Required tasks –
a - According to the sleep apnea text, what percentage of the patients were affected by diabetes?
b - Translate this sentence from the sleep apnea text into Spanish: "Obstructive sleep apnea (OSA) syndrome is a common medical problem."
c - Repeat word for word the stretch of the sleep apnea text from "The medical files" through "in REM sleep.".

Text provided –
———

The medical files of 1717 patients (68% male) were reviewed. The mean AHI was 43.1 +/− 27.7 with 57.3% of patients suffering from severe OSA, and 52% from at least one cardiovascular comorbidity (CVCo). Diabetes affected 22% of the patients and 27% exhibited dyslipidemia. Patients affected by CVCos were older, and more often women and non-smokers. These patients also had worse sleep quality, and a more marked intermittent/global nocturnal hypoxemia. With regard to diabetes, diabetics were older, more often non-smoker, non-drinker women, and were more obese. These patients also exhibited more severe OSA, especially in non-REM (NREM) sleep, worse sleep quality, and a more marked intermittent/global nocturnal hypoxemia. Dyslipidemia was more frequent in the absence of alcohol consumption, and was associated with OSA severity, decreased sleep quality, and longer AH in REM sleep.


This study identifies demographic and polysomnographic factors associated with cardiometabolic comorbidities. Patients (especially women) suffering from more severe OSA, longer sleep apneas and hypopneas, worse sleep quality, and marked intermittent/global nocturnal hypoxemia are more likely to develop cardiometabolic comorbidities. This should stimulate clinicians to obtain adequate treatment in this population.


Obstructive sleep apnea (OSA) syndrome is a common medical problem. The prevalence of the disorder is increasing and is related to its main causal factors, namely obesity and aging [1]. OSA is now recognized as an independent risk factor for hypertension, arrhythmia, coronary heart disease, and stroke [2,3,4]. Metabolic disorders (diabetes, impaired lipid metabolism) are also associated with OSA [5, 6].

Despite these associations, the clinical picture of OSA is not homogeneous and can differ widely among patients. In the last decade, a variety of clinical phenotypes have been identified, highlighting clusters with different symptomologies and morbidities in patients affected by the “same” OSA [7]. Response to treatment is also impacted by these clinical phenotypes. For example, Gagnadoux et al. showed that clusters defined as “female OSA”, “mildly symptomatic OSA”, and “comorbid OSA” were less likely to use continuous positive airway pressure (CPAP) successfully [8].

In clinical practice, apnea-hypopnea index (AHI) is still the marker used to classify disease severity and guide treatment, but it is a limited marker that doesn’t sufficiently describe the clinical picture of OSA. For example, among patients with the same AHI, some exhibit long apneas with profound oxygen desaturation, and others very short apneas without significant associated hypoxia. These differences can potentially lead to several clinical OSA phenotypes that should maybe not be managed similarly.

———

Supplied entries –
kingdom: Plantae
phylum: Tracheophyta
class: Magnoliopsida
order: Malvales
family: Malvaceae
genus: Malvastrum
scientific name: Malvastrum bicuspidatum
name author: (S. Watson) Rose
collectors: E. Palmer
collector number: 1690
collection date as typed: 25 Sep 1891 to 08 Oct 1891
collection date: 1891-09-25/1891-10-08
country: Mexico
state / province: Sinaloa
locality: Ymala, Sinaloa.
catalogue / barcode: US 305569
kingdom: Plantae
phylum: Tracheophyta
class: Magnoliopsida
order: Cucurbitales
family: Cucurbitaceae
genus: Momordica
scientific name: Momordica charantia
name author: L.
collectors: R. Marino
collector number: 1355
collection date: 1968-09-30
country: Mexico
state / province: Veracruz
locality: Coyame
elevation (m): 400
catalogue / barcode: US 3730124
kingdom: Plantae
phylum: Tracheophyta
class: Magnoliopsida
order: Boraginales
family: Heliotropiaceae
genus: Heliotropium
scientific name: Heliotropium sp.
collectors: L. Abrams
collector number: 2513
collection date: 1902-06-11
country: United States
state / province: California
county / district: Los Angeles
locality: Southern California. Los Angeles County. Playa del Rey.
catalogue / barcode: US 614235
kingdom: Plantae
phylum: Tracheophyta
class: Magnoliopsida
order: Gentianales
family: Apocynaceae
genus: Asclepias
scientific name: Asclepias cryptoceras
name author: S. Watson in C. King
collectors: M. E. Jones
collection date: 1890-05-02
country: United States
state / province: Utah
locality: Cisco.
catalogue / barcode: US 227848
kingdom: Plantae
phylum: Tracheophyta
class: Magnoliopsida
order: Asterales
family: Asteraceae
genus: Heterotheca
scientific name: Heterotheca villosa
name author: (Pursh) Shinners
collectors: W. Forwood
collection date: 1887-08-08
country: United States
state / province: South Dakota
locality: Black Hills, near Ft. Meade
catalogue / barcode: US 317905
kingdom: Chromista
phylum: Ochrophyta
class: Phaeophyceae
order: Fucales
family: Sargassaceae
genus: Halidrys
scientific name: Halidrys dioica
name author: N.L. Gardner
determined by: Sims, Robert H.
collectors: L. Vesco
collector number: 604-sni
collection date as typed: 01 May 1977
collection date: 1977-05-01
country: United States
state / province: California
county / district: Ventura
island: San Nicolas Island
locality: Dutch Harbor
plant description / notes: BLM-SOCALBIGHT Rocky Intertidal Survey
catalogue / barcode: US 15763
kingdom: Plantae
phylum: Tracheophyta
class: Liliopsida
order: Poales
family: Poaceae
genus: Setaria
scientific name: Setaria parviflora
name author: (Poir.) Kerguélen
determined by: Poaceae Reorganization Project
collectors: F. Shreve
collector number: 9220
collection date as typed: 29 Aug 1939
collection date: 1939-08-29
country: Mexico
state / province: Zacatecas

———

Task solutions –
a - 22% of the patients were affected by diabetes.

b - El síndrome de apnea obstructiva del sueño (AOS) es un problema médico común.

c -
The medical files of 1717 patients (68% male) were reviewed. The mean AHI was 43.1 +/− 27.7 with 57.3% of patients suffering from severe OSA, and 52% from at least one cardiovascular comorbidity (CVCo). Diabetes affected 22% of the patients and 27% exhibited dyslipidemia. Patients affected by CVCos were older, and more often women and non-smokers. These patients also had worse sleep quality, and a more marked intermittent/global nocturnal hypoxemia. With regard to diabetes, diabetics were older, more often non-smoker, non-drinker women, and were more obese. These patients also exhibited more severe OSA, especially in non-REM (NREM) sleep, worse sleep quality, and a more marked intermittent/global nocturnal hypoxemia. Dyslipidemia was more frequent in the absence of alcohol consumption, and was associated with OSA severity, decreased sleep quality, and longer AH in REM sleep.